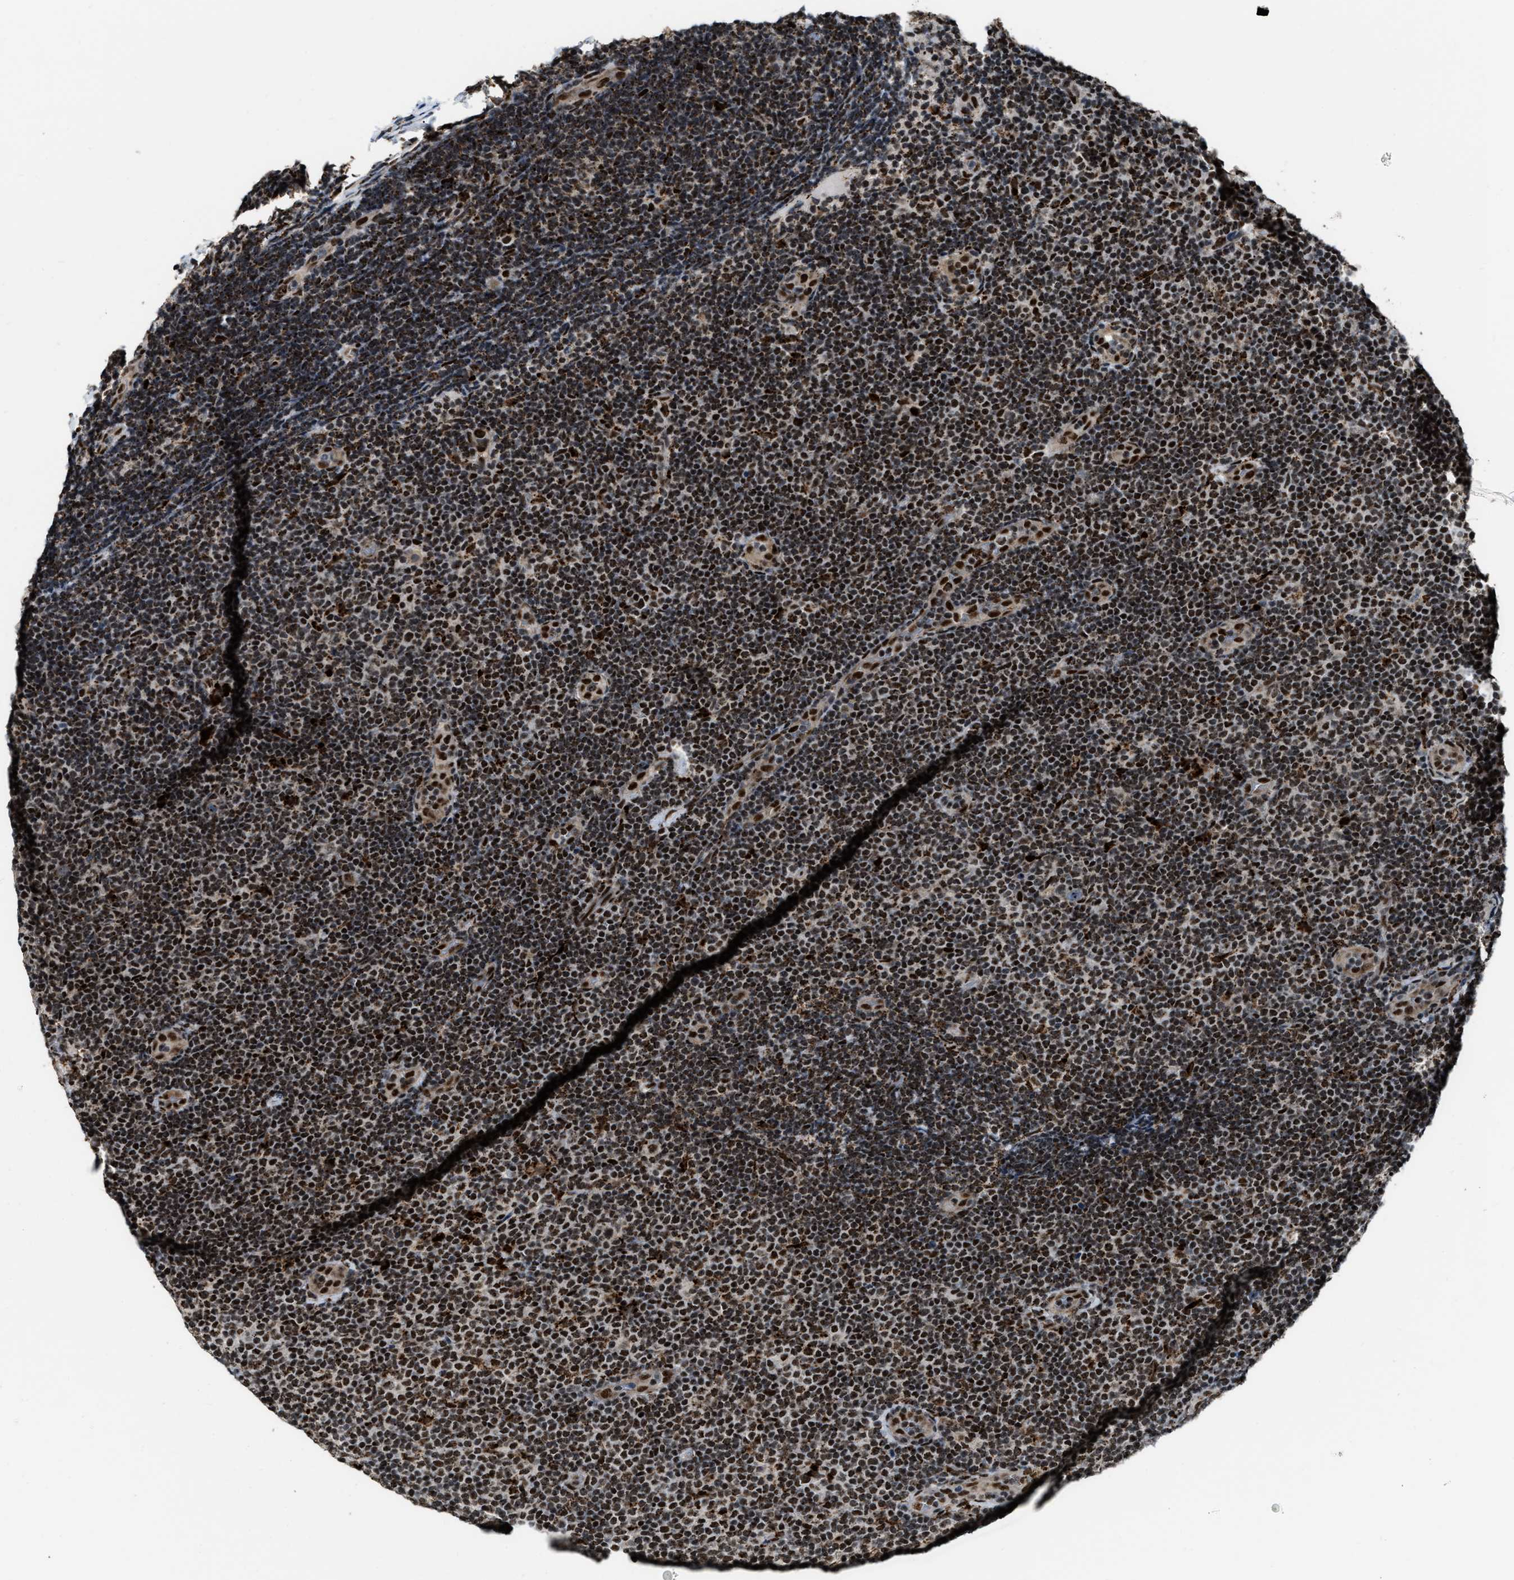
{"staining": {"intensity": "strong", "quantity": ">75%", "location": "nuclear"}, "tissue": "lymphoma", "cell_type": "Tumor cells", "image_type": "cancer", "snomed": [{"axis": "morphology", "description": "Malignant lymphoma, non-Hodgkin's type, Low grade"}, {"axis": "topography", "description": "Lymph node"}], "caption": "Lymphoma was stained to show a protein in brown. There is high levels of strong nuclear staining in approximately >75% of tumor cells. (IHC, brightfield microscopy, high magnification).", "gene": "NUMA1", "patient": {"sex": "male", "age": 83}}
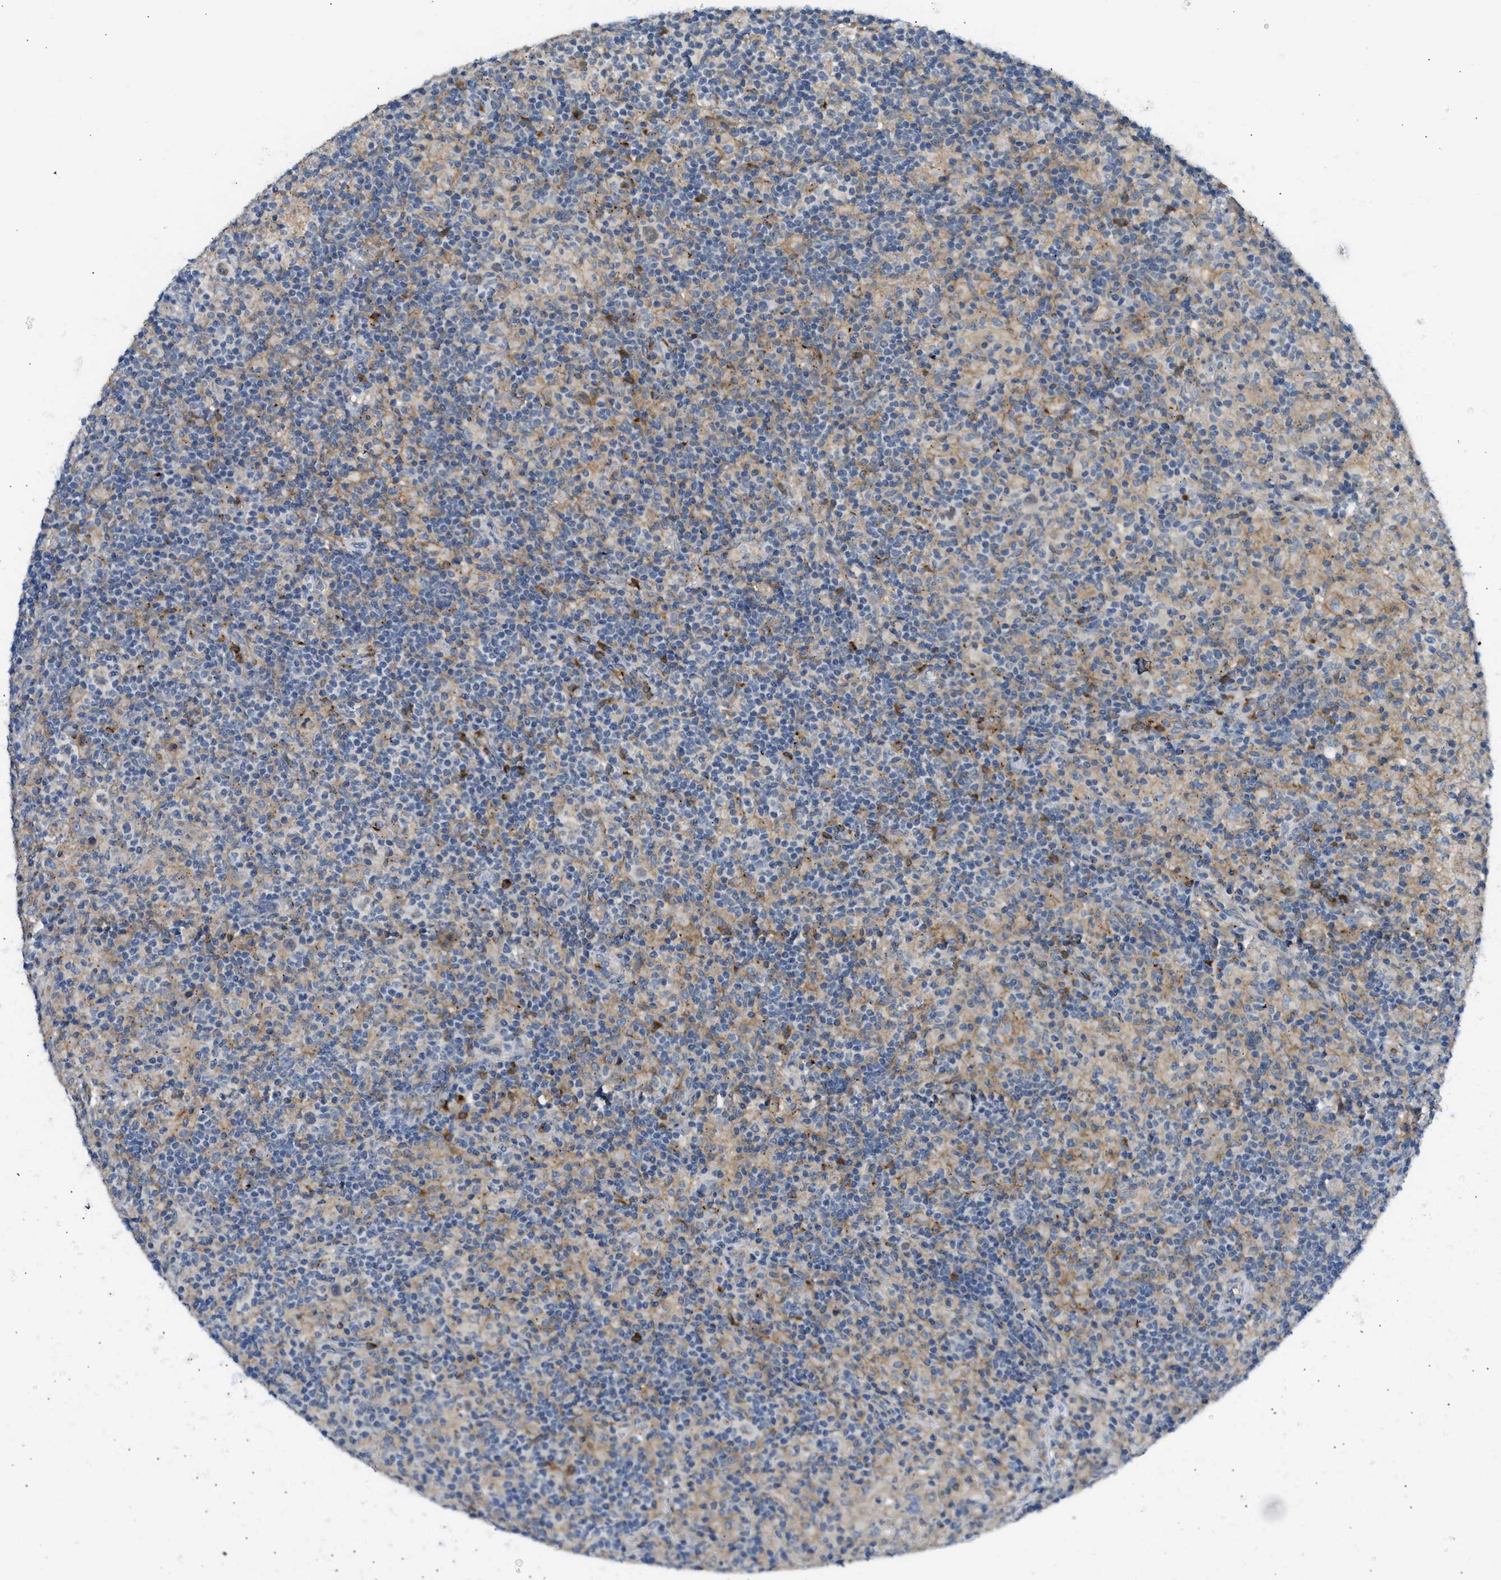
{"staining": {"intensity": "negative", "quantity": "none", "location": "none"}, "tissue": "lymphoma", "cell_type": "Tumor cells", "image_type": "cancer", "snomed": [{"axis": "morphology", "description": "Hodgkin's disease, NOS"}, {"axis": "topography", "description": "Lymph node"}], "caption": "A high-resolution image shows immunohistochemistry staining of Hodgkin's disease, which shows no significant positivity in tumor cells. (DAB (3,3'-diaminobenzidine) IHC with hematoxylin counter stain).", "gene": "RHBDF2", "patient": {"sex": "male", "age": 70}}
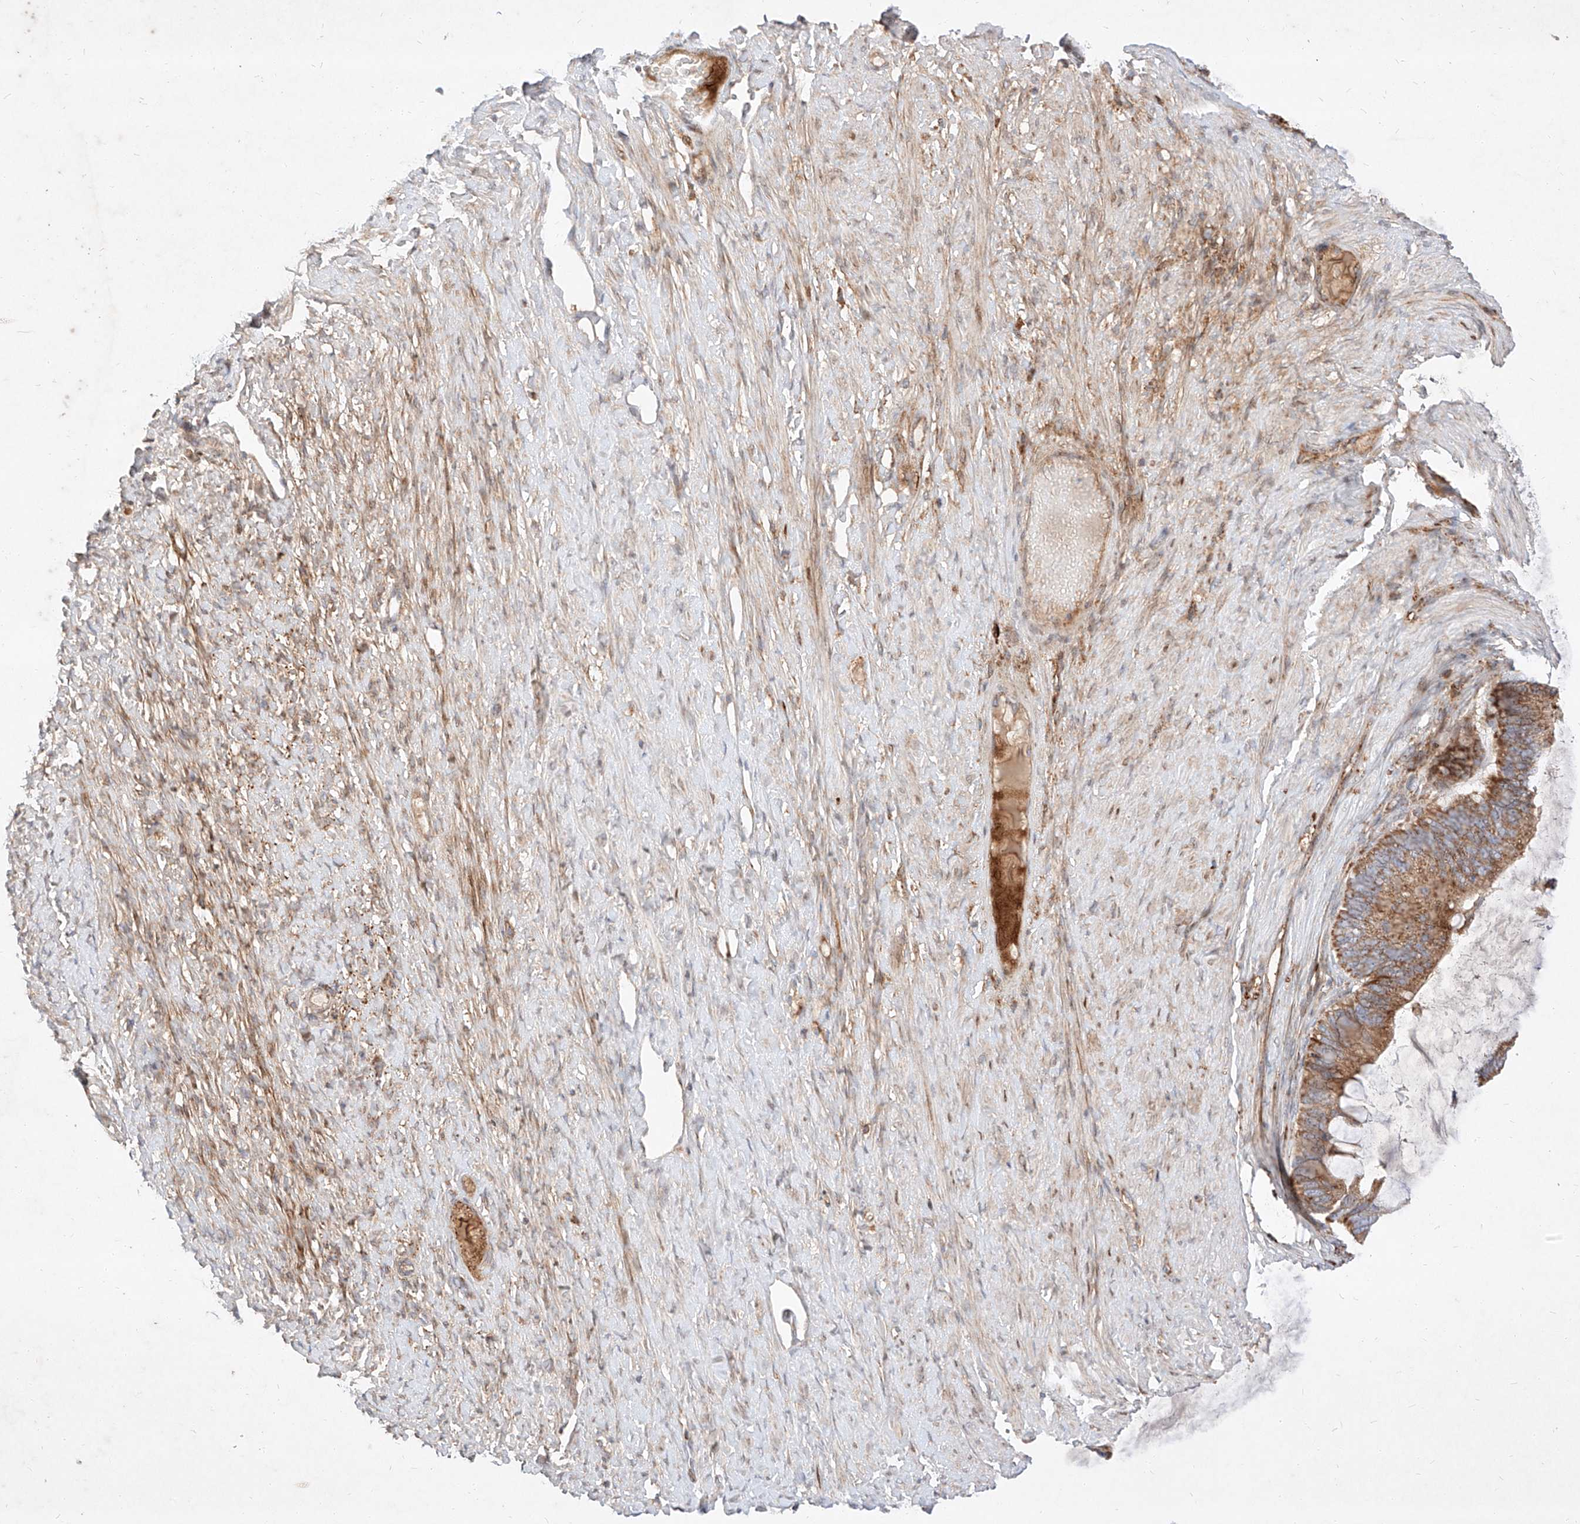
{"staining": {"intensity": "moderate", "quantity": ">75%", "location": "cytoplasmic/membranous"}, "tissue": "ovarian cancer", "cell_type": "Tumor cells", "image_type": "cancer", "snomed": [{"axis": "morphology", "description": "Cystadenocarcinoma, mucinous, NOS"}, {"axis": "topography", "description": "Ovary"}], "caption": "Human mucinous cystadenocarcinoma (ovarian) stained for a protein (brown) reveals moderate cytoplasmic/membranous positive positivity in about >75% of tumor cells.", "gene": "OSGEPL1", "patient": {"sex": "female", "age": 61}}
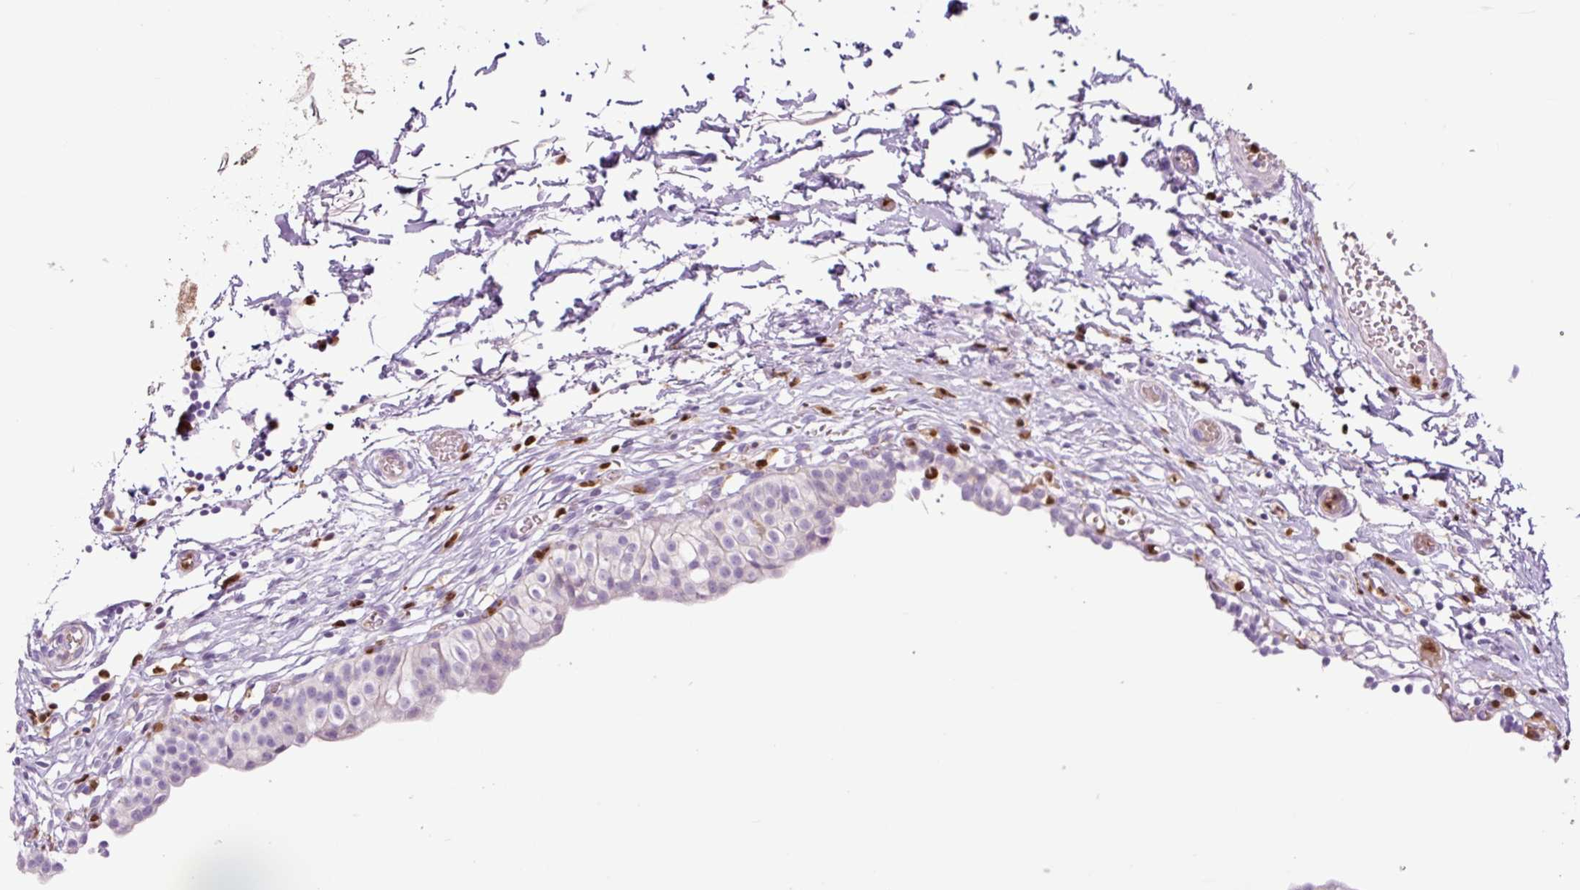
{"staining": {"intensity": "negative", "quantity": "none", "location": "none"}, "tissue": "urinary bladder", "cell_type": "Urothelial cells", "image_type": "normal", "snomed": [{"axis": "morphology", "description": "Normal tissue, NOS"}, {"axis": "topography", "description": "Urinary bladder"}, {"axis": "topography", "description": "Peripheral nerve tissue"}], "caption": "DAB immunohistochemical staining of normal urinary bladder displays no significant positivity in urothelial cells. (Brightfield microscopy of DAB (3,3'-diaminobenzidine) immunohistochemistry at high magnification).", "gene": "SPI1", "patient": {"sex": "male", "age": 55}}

----

Your answer must be the exact lines from the start of the data through the line with "high-resolution image shows", inclusive, and nothing else; pictures do not belong in it.

{"staining": {"intensity": "strong", "quantity": ">75%", "location": "nuclear"}, "tissue": "lymphoma", "cell_type": "Tumor cells", "image_type": "cancer", "snomed": [{"axis": "morphology", "description": "Malignant lymphoma, non-Hodgkin's type, Low grade"}, {"axis": "topography", "description": "Lymph node"}], "caption": "Lymphoma was stained to show a protein in brown. There is high levels of strong nuclear staining in approximately >75% of tumor cells. (IHC, brightfield microscopy, high magnification).", "gene": "NUMA1", "patient": {"sex": "male", "age": 83}}
{"staining": {"intensity": "negative", "quantity": "none", "location": "none"}, "tissue": "lymphoma", "cell_type": "Tumor cells", "image_type": "cancer", "snomed": [{"axis": "morphology", "description": "Hodgkin's disease, NOS"}, {"axis": "topography", "description": "Lymph node"}], "caption": "A high-resolution image shows immunohistochemistry staining of Hodgkin's disease, which shows no significant positivity in tumor cells. (DAB (3,3'-diaminobenzidine) IHC with hematoxylin counter stain).", "gene": "RHBDF2", "patient": {"sex": "male", "age": 70}}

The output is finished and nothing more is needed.